Oleandrów, also designated as the Neighbourhood No. 9, (Note: Polish: Osiedle nr 9, Osiedle nr IX) is a municipal neighbourhood of the city of Warsaw, Poland, located within the district of Śródmieście, and administered by a neighbourhood council. It is located within the City Information System areas of Śródmieście Południowe, and Ujazdów.

== Name ==
The name of the neighbourhood, Oleandrów, comes from the Oleandrów Street which is located within it. Its name comes from the Oleandry Street in the city of Kraków.

== History ==
The municipal neighbourhood of Oleandrów was established on 10 March 2016.

== Government ==
The neighbourhood government is divided into two organs, the neighbourhood council as the legislative body, and the neighbourhood management as the executive body. Its seat is located at the 1 Marszałkowska Street, in suite no. 7.

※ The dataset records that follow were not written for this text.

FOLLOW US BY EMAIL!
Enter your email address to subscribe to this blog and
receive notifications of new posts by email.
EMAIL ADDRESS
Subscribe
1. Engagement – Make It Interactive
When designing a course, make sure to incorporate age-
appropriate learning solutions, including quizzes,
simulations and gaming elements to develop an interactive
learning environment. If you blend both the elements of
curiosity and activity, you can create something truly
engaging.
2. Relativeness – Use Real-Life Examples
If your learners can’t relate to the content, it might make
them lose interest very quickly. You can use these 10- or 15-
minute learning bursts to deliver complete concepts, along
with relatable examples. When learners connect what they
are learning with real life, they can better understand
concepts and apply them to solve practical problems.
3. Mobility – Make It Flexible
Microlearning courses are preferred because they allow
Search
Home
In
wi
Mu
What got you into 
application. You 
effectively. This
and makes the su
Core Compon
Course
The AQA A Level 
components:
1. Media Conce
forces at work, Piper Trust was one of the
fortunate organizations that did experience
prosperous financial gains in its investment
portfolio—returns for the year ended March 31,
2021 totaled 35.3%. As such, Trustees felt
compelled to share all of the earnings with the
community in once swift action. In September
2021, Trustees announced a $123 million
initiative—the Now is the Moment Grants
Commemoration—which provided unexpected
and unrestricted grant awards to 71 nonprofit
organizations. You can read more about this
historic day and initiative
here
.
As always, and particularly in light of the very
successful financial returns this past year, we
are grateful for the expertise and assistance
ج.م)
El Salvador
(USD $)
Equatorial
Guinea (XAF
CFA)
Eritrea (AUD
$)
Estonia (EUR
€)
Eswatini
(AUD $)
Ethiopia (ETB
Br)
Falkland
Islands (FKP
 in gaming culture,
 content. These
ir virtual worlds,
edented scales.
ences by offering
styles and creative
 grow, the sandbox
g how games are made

The government is led by the council leader. Throughout the years, they were:
- 2016–2022: Jan Rybczyński
- 2022–present: Agata Opyrchał-Jankowska

== Location and administrative boundaries ==
The neighbourhood boundaries are determined by the Armii Ludowej Avenue to the north, Ujazdów Avenue, and Parkowa Street to the east, Klonowa Street and Spacerowa Street to the south-east, Batorego Street and Boya-Żeleńskiego Street to the south-west, and Independence Avenue to the west. It is located within the City Information System areas of Śródmieście Południowe, and Ujazdów.